YOUR GOAL
Give back, word for word, the lines in the listing below from the one holding "land to the" down to the one holding "airspace west of", both ends included.

---

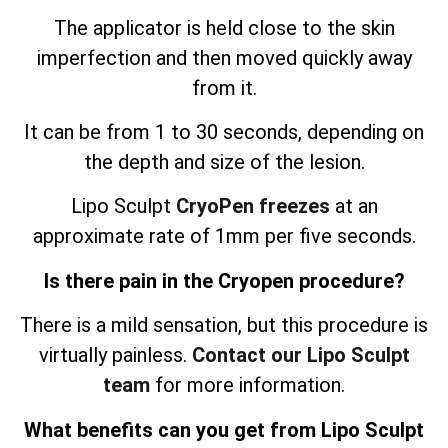
The applicator is held close to the skin
imperfection and then moved quickly away
from it.
It can be from 1 to 30 seconds, depending on
the depth and size of the lesion.
Lipo Sculpt
CryoPen freezes
at an
approximate rate of 1mm per five seconds.
Is there pain in the Cryopen procedure?
There is a mild sensation, but this procedure is
virtually painless.
Contact our Lipo Sculpt
team
for more information.
What benefits can you get from Lipo Sculpt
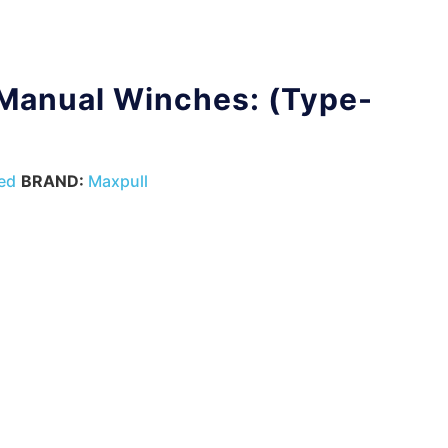
 Manual Winches: (Type-
ed
BRAND:
Maxpull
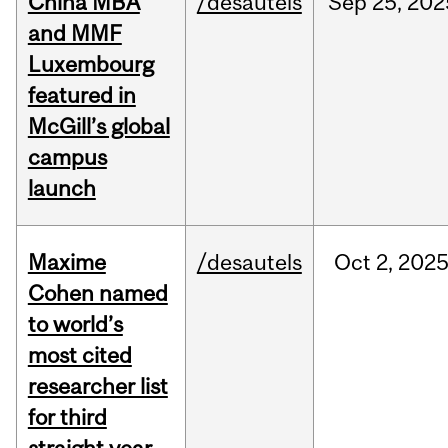
China MBA
/desautels
Sep
25,
202
and MMF
Luxembourg
featured in
McGill’s global
campus
launch
Maxime
/desautels
Oct
2,
202
Cohen named
to world’s
most cited
researcher list
for third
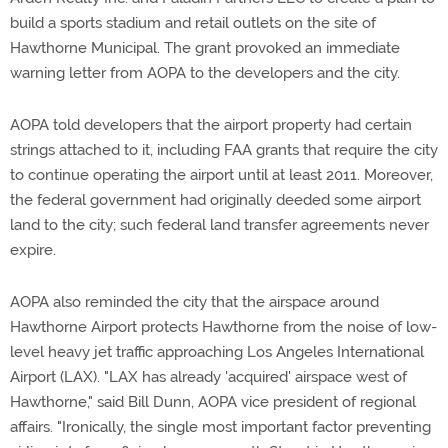
build a sports stadium and retail outlets on the site of
Hawthorne Municipal. The grant provoked an immediate
warning letter from AOPA to the developers and the city.
AOPA told developers that the airport property had certain
strings attached to it, including FAA grants that require the city
to continue operating the airport until at least 2011. Moreover,
the federal government had originally deeded some airport
land to the city; such federal land transfer agreements never
expire.
AOPA also reminded the city that the airspace around
Hawthorne Airport protects Hawthorne from the noise of low-
level heavy jet traffic approaching Los Angeles International
Airport (LAX). "LAX has already 'acquired' airspace west of
Hawthorne," said Bill Dunn, AOPA vice president of regional
affairs. "Ironically, the single most important factor preventing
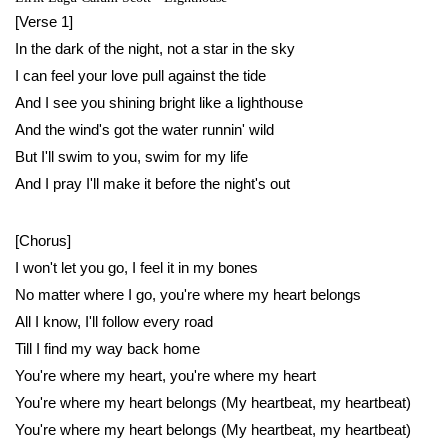
[Verse 1]
In the dark of the night, not a star in the sky
I can feel your love pull against the tide
And I see you shining bright like a lighthouse
And the wind's got the water runnin' wild
But I'll swim to you, swim for my life
And I pray I'll make it before the night's out
[Chorus]
I won't let you go, I feel it in my bones
No matter where I go, you're where my heart belongs
All I know, I'll follow every road
Till I find my way back home
You're where my heart, you're where my heart
You're where my heart belongs (My heartbeat, my heartbeat)
You're where my heart belongs (My heartbeat, my heartbeat)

---

TASK ANSWER
land to the city; such federal land transfer agreements never
expire.
AOPA also reminded the city that the airspace around
Hawthorne Airport protects Hawthorne from the noise of low-
level heavy jet traffic approaching Los Angeles International
Airport (LAX). "LAX has already 'acquired' airspace west of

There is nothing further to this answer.